We observe here how it could be the
case that when dumb, smarter is safer; yet when smart, smarter is more
dangerous. There is a kind of pivot point, at which a strategy that has
previously worked excellently suddenly starts to backfire. We may call the
phenomenon the treacherous turn.
The treacherous turn— While weak, an
AI behaves cooperatively (increasingly so, as it gets smarter). When the AI
gets sufficiently strong— without warning or provocation— it strikes, forms a
singleton, and begins directly to optimize the world according to the criteria
implied by its final values.
A treacherous turn can result from a
strategic decision to play nice and build strength while weak in order to
strike later; but this model should not be interpreted too narrowly. For
example, an AI might not play nice in order that it be allowed to survive and
prosper. Instead, the AI might calculate that if it is terminated, the
programmers who built it will develop a new and somewhat different AI
architecture, but one that will be given a similar utility function. In this
case, the original AI may be indifferent to its own demise, knowing that its
goals will continue to be pursued in the future. It might even choose a
strategy in which it malfunctions in some particularly interesting or
reassuring way. Though this might cause the AI to be terminated, it might also
encourage the engineers who perform the postmortem to believe that they have
gleaned a valuable new insight into AI dynamics— leading them to place more
trust in the next system they design, and thus increasing the chance that the
now-defunct original AI’s goals will be achieved. Many other possible strategic
considerations might also influence an advanced AI, and it would be hubristic
to suppose that we could anticipate all of them, especially for an AI that has
attained the strategizing superpower.
A treacherous turn could also come
about if the AI discovers an unanticipated way of fulfilling its final goal as
specified. Suppose, for example, that an AI’s final goal is to “make the
project’s sponsor happy.” Initially, the only method available to the AI to achieve
this outcome is by behaving in ways that please its sponsor in something like
the intended manner. The AI gives helpful answers to questions; it exhibits a
delightful personality; it makes money. The more capable the AI gets, the more
satisfying its performances become, and everything goeth according to plan—
until the AI becomes intelligent enough to figure out that it can realize its
final goal more fully and reliably by implanting electrodes into the pleasure
centers of its sponsor’s brain, something assured to delight the sponsor
immensely. Of course, the sponsor might not have wanted to be pleased by being
turned into a grinning idiot; but if this is the action that will maximally
realize the AI’s final goal, the AI will take it. If the AI already has a
decisive strategic advantage, then any attempt to stop it will fail. If the AI
does not yet have a decisive strategic advantage, then the AI might temporarily
conceal its canny new idea for how to instantiate its final goal until it has
grown strong enough that the sponsor and everybody else will be unable to
resist. In either case, we get a treacherous turn.

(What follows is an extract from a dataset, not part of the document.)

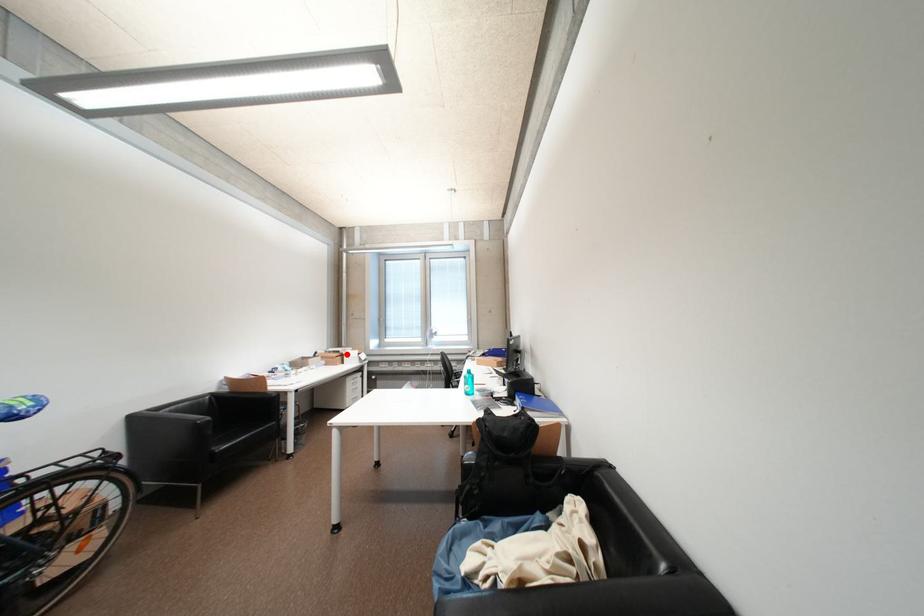
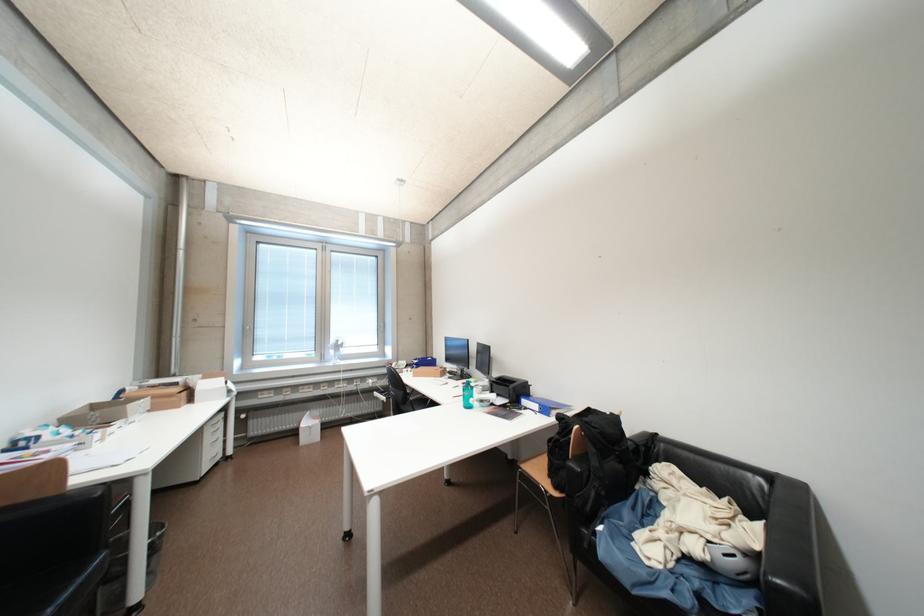
Locate, in the second image, the point that corresponds to the highlighted location in the first image.

(184, 386)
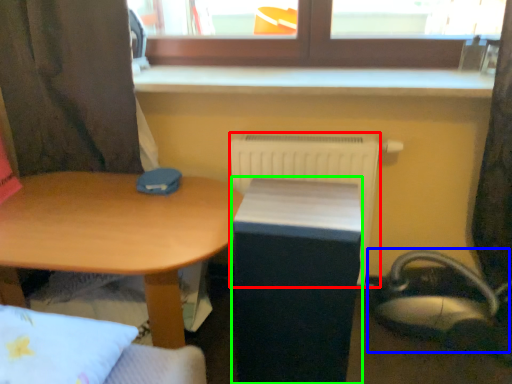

Bostrom, Nick. Superintelligence: Paths, Dangers, Strategies
(pp. 117-119). OUP Oxford.
Kindle Edition.
DQs
1. One of the issues we face with AI is that nothing like it has been done before. What are some other ways our history fails to be a predictor of the dangers we could face from superintelligence?
2. The example of smile-inducing electrodes is a case of something called "perverse instantiation," wherein an artificial intelligence finds a 'better' way to achieve its goals than its creators intended, often to disastrous results. Do you think it's possible to anticipate these perversions and account for them when setting an AI's goals, or is it a hopeless task?